Smeaton spoke of 2 competitions at SIGMM’s flagship conference which is held around the globe. The first is an open source competition where a call is issued and software package provided with source code and uses open access. Submissions documented and paper is submitted and peer reviewed and sub group of accepted submissions are in proceedings and DL and get to do demonstration of their open source software at the conference. It works and works well. Submitters give a short pitch at conference as well as demo and jury decides winner of competition. Winners get a lot of benefit. Winner in 2014 was CAFÉ and has had more than 7,500 downloads
The 2nd is the ACM MM Grand Challenge. These are suggested problem areas sponsored by industry sponsors who provide large collections of data. They ask the community to look at problem solving. Microsoft provided access to logs from Bing and they were asked to see what you could do on image retrieval at scale. Yahoo and IBM have both provided grand challenge tasks. The program has been running since 2009 and many industry sponsors stay for 2-3 years. Participants submit overview paper for review and a subset appear in DL. Industry provides tasks which make them feel fresh and less rigorous. Students participate in hopes of hiring. In end students provide a 4 page paper so you get a short paper out of it. Prizes are mostly recognition n website. Creates huge visibility for winners.

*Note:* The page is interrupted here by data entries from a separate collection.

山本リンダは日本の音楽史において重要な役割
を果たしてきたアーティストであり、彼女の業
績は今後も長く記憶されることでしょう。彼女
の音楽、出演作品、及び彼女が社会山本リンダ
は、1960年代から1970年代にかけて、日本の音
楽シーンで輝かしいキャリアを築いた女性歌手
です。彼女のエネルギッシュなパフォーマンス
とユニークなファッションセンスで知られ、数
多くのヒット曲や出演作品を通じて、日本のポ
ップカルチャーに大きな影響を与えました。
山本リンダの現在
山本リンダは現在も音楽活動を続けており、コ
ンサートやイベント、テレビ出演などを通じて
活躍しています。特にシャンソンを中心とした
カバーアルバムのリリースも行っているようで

Social Media Presence (Carter, SIGCAS Chair and Jortner SIGGRAPH Past Pres)
SIGCAS’s social media presence continues to both flourish and grow. Vigorous debate continues to take place on the SIGCAS-TALK list whenever a topic hits the nerve of the membership. The primary focus of this Twitter feed is not to “speak for the SIG,” but to continually draw the membership’s attention to issues, both large and small, of potential interest to the community.Twitter has bad reputation but if you carefully curate you can place yourself in a safe bubble. To reside in an ethical tech bubble, the SIGCAS account is a perfect place for you. Carter initially used buffer.com to schedule tweets in advance so there is not a bunch sent all at once. She now uses IFTTT which allows her to do the same. She runs the SIGCAS Twitter account through that. It may look like they’re tweeting 400 times/ week but ¾ are generated using RSS feeds and keywords. You need to keep an eye on it because RSS can cough up a tweet inappropriate for your brand. The first thing is to figure out message and start slow with 5 feeds. Carter would be happy to help anyone do this for their SIG. Automated but does require human oversite however don’t let it take over your life or get caught in your own tech filter bubble. Follow others, SIGs and ACM.
Jortner indicated SIGGRAPH uses many channels: Facebook, linked in, etc. Uses Sprout Social to post one time and then post to all social media platforms. Have several channels because different ones reach different segments of society. For large community it depends on who you want to reach. Hitting all you can increase the audience across the segment community. They have social media guidelines for conferences, organization. Tried to bring all under single umbrella but they can still be grouped under SIGGRAPH and have their own identity. This allows you to go to one place and find all the different communities. Ways of grouping particularly on facebook. Youtube is a big outlet for the SIG and they took advantage of facebook streaming and were getting more hits on FB than Youtube because it was happening live. One of their paper trailers got over 300,000 hits and it’s a powerful place to advertise. He’s happy to share with anyone interested.